Reasons for specifying this are,
- Both are different rates
- Off late the spread between EURIBOR and EUR Libor has increased. For example, on 06 September 2012, 3 Month Eur Libor is 0.16643% whereas 3 Month Euribor is 0.269%.
Different Method used for Calculating EURIBOR & EURO LIBOR
Unlike BBA (British Banking Association) Euro LIBOR, EURIBOR, the complementary fixing which has been established by the European Banking Federation and ACI to benchmark in-zone rates, applies a concept of country quota. Each in-country has at least one bank represented on the Panel and smaller countries will rotate membership of the Panel amongst their leading commercial banks every 6 months. EURIBOR has a panel of 49 Reference banks from in-zone countries as well as international banks. Bank of Tokyo-Mitsubishi, Chase, Citibank, JP Morgan Bank of America and UBS have been selected to represent international banks. The averaging method of BBA LIBOR (wherein the top and bottom quartiles are discarded and the middle 50% averaged to produce the LIBOR fixing) is similar to EURIBOR although only the top and bottom 15% are rejected in the FBE/ACI process. This differential topping and tailing will result in there being a greater ratio of smaller banks to larger banks in EURIBOR.
Spread Between Euribor and EUR Libor
The spread between the Euro Libor rate and that of Euribor was negligible between 2006 to mid-2009, as the attached chart shows. Since then, however, it has been rising, reaching a peak in early 2012.
In theory there should be no disparity, because the same rate is being calculated, just in different geographical locations.

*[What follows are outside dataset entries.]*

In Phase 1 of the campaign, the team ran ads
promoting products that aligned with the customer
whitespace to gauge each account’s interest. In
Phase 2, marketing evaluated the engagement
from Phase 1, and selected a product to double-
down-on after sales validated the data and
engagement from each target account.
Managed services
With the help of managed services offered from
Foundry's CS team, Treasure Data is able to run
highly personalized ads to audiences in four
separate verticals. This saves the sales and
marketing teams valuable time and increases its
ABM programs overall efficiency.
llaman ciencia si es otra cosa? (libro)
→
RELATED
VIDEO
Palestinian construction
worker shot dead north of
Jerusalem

One of the reasons of the spread is differing samples and questions. “In the case of [Euro] Libor, the submission is based on the bank’s own experience. In the Euribor situation, the question is directed to ask what the respondent thinks other banks are achieving.” The European approach, they say, carries the risk that respondents are projecting their own problems on to other institutions.

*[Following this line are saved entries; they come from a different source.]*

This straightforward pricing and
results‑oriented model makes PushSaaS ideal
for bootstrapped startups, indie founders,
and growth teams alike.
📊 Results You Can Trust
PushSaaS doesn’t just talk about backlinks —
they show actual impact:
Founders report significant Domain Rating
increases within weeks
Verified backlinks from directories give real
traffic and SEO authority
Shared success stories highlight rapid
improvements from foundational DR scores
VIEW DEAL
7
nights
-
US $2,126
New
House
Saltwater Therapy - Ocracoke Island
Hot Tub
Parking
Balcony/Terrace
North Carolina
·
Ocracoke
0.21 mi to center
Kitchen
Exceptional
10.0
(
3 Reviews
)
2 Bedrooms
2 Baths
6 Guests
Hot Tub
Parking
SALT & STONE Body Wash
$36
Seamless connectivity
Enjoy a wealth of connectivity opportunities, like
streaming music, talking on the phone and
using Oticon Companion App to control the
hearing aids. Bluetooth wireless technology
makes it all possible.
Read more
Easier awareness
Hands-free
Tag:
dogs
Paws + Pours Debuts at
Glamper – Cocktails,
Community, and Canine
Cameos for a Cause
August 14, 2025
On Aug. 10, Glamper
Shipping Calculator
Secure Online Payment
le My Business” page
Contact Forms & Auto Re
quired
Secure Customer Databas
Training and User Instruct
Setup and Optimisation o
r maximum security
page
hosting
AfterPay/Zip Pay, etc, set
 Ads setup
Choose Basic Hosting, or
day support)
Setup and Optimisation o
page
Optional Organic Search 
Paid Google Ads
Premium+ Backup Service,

The Euribor sample includes responses from banks at the sharper end of the euro crisis, including German Landesbanks, the National Bank of Greece, Ireland’s AIB Group and a number of Spanish and Italian banks. The 15 banks that are surveyed for the Libor calculation, however, are some of the most secure lenders in the eurozone – which may also help explain why the Euribor measure is higher.